Two men convicted for posting vulgar fliers about officials

  • A jury found the men guilty on numerous charges of harassing communications after circulating sexually explicit leaflets about a mayor, a local judge and a state senator.

Two Kentucky men were convicted last month on harassing communications charges for posting vulgar fliers about Richmond, Ky., government officials and their families.

Steve Womack and James Crazy Snake Blake were charged last May with harassing communications, a misdemeanor, and harassment. A Madison County jury on Feb. 27 convicted Womack on five counts and Blake on eight counts of harassing communications. Neither will receive jail time, but each will pay a $250 fine. Harassment charges were dropped.

A third man, Gregory Tucker, was charged along with Womack and Blake but was acquitted.

One of the fliers referred to the mayor’s daughter as a “hag” and said the mayor’s son-in-law was “porkin d’ hag.” Another flier portrayed the mayor as Olive Oil asking for cocaine and a senator as Popeye. The senator was also labeled in the flier as a member of the North American Man-Boy Love Association.

Prosecuting the three men under the harassing communications law was a source of contention in court.

The law says a person engages in harassing communications when he speaks or acts “with the intent to harass, annoy or alarm another person, communicates . . . in a manner which causes annoyance or alarm and serves no purpose of legitimate communication,” or if a person “makes a telephone call, whether or not conversation ensues, with no purpose of legitimate communication.”

Kirk Bierbauer, Blake’s attorney, said the men were wrongfully arrested and prosecuted for something that was not criminal. He said there were “zero grounds” for applying the harassing communications law to the defendants. But, he added, officials used their political clout to get the police involved.

“They knew they would lose a libel suit,” Bierbauer said of the public officials.

But Special Prosecutor Harry Rothgerber, in a Louisville Courier Journal article last May, said: “Any civil remedy (such as a libel suit) is separate from this, but I don’t believe we should ignore this persistent and harassing behavior.”

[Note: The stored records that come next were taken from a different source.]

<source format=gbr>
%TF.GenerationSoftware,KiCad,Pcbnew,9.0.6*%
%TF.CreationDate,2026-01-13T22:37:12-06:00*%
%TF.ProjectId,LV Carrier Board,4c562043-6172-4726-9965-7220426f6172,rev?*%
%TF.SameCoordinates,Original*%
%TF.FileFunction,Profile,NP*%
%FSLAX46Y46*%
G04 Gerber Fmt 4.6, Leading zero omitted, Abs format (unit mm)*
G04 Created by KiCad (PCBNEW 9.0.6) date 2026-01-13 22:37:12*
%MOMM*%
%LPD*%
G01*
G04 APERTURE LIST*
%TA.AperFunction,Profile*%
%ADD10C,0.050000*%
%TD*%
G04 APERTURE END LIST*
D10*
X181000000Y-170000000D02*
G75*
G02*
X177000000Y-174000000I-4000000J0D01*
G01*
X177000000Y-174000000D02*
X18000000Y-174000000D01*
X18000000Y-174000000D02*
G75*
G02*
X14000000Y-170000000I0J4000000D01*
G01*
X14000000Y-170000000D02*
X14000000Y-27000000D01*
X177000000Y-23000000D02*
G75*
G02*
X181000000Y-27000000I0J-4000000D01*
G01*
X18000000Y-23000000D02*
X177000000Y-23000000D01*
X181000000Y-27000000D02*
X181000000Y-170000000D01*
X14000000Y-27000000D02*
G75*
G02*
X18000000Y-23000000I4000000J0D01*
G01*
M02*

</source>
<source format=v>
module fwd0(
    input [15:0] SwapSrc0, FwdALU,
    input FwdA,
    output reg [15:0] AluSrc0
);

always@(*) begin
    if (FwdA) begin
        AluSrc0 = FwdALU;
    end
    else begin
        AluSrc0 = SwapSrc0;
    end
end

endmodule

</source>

Some of the fliers posted in Madison County made references to the sexuality and sexual behavior of a local senator, the mayor and a judge. Bierbauer said the fliers contained “South Park-type humor.”

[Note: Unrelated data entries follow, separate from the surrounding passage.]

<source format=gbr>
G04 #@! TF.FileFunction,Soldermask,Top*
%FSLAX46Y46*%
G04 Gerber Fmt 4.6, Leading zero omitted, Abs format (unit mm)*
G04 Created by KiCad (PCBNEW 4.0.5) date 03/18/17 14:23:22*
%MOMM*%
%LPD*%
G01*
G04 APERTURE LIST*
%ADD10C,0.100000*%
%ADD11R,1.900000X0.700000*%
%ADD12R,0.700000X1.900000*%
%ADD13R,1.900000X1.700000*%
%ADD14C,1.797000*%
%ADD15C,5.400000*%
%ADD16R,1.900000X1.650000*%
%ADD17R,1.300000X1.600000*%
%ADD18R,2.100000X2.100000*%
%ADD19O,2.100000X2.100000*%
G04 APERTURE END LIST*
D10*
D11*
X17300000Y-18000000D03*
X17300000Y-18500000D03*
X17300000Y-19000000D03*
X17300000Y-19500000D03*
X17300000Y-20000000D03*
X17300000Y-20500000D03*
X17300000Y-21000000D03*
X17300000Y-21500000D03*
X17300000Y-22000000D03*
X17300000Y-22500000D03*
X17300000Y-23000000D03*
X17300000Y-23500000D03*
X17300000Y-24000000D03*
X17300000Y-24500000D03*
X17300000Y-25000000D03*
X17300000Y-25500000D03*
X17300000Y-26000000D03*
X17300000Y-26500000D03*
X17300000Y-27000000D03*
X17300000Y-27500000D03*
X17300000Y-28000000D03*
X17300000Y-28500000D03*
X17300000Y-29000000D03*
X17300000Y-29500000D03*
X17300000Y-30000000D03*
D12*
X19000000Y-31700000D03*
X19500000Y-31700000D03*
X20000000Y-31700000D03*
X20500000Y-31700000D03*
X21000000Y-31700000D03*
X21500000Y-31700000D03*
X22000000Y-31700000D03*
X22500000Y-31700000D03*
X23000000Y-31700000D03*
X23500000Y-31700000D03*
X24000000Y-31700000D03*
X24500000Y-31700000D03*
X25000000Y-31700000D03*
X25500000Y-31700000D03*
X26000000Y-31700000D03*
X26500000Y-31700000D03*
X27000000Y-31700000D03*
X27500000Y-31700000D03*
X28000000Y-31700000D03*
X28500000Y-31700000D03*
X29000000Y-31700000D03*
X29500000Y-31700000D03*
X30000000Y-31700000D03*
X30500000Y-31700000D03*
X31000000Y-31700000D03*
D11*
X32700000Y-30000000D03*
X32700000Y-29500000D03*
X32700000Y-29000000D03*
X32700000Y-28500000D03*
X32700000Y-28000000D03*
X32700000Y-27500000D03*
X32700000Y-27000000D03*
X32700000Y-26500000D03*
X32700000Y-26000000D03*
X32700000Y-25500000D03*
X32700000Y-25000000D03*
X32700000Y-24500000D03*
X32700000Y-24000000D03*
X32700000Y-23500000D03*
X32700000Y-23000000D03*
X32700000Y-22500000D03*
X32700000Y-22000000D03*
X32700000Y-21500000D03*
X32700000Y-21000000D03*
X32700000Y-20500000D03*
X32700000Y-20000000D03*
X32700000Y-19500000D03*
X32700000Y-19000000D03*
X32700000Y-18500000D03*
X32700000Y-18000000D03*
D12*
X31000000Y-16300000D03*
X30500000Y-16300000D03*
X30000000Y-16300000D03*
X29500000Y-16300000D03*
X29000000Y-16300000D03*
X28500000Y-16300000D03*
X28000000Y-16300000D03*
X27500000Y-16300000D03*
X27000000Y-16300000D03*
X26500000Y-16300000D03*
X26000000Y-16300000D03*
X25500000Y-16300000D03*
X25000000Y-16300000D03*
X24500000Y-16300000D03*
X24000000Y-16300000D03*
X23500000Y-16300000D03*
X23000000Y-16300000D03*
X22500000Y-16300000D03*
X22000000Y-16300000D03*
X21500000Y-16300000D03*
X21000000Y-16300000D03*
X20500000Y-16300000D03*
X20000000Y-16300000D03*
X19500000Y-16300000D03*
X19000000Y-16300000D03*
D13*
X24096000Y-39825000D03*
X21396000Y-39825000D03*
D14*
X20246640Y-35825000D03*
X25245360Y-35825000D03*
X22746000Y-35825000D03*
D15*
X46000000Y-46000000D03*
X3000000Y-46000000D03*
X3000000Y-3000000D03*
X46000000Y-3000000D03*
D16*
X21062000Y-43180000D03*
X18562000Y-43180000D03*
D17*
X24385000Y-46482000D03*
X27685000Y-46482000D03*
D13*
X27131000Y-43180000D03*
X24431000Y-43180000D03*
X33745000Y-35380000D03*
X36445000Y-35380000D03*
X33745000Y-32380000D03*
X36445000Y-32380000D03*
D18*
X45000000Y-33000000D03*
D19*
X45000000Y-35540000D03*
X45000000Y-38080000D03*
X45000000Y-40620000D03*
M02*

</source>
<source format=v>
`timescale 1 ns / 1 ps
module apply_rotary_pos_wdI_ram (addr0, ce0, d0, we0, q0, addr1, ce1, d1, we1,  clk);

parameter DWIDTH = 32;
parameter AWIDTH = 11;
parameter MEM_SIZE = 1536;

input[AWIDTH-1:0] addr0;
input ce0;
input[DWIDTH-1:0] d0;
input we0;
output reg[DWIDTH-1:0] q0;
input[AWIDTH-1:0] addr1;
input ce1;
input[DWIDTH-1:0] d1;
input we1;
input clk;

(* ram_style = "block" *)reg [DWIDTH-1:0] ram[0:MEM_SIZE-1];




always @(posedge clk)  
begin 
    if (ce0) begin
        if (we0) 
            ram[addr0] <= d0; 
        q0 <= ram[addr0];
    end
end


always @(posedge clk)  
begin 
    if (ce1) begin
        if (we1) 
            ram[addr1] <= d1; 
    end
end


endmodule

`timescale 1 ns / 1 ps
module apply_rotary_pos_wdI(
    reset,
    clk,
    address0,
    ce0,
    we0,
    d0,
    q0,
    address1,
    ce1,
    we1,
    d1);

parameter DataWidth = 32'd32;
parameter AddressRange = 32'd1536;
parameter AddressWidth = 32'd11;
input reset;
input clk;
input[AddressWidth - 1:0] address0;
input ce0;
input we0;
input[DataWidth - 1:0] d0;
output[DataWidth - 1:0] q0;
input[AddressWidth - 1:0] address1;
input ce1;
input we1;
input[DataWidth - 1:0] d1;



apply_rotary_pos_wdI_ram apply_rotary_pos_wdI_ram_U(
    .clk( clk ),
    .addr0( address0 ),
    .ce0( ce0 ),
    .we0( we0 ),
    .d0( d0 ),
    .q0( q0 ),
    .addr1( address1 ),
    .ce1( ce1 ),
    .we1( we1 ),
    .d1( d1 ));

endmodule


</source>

“You have no right in this country to not be offended,” Bierbauer said. “Unpopular speech has to be protected.”

Bierbauer also said the harassing communications law applies to private listeners receiving messages in private places. According to Bierbauer, the fliers were posted in public, and public officials acquired the fliers through the police, making the law even less applicable to the defendants.

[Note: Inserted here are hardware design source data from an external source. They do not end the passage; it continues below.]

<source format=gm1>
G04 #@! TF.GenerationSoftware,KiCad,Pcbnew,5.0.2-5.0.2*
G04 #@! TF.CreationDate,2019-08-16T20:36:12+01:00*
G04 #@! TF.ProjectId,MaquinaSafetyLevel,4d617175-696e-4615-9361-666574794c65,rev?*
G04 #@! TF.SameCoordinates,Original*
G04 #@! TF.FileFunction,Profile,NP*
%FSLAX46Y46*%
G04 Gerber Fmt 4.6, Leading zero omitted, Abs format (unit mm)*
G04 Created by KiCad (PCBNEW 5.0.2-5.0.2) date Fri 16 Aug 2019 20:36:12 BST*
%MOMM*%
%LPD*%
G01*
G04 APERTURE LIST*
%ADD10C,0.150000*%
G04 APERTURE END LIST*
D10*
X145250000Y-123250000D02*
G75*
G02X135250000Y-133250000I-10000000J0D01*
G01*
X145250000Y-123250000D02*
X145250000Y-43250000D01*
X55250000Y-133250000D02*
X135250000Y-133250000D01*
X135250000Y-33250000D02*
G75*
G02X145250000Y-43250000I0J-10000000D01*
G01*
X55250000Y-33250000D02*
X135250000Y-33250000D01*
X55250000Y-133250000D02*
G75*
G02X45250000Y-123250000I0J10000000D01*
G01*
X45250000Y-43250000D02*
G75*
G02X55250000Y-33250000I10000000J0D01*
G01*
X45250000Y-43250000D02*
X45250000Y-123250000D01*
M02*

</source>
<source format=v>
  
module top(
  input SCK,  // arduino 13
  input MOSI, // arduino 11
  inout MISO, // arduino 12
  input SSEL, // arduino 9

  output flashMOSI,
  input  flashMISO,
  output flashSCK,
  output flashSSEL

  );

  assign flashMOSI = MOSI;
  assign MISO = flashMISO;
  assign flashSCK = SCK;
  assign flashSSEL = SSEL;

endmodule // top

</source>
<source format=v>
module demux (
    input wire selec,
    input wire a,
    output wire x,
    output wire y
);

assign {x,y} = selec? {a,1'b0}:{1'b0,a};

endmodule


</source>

Michael Dean, Greg Tucker’s attorney, said criminalizing the defendants’ actions was a “retaliatory action” by the mayor, Richmond city officials and the Richmond Police Department in an attempt to silence the defendants about the issues that sparked the fliers — most of which were not vulgar. Only five fliers were involved with the criminal charges. Other fliers related to tax and property issues and other city business.

Bierbauer said that punishing the men under the harassing communications law endangers First Amendment rights.

“We can’t start defining what is legitimate and what is not legitimate communication,” he said. “Even if everybody would have been acquitted, the punishment is in prosecuting the people.”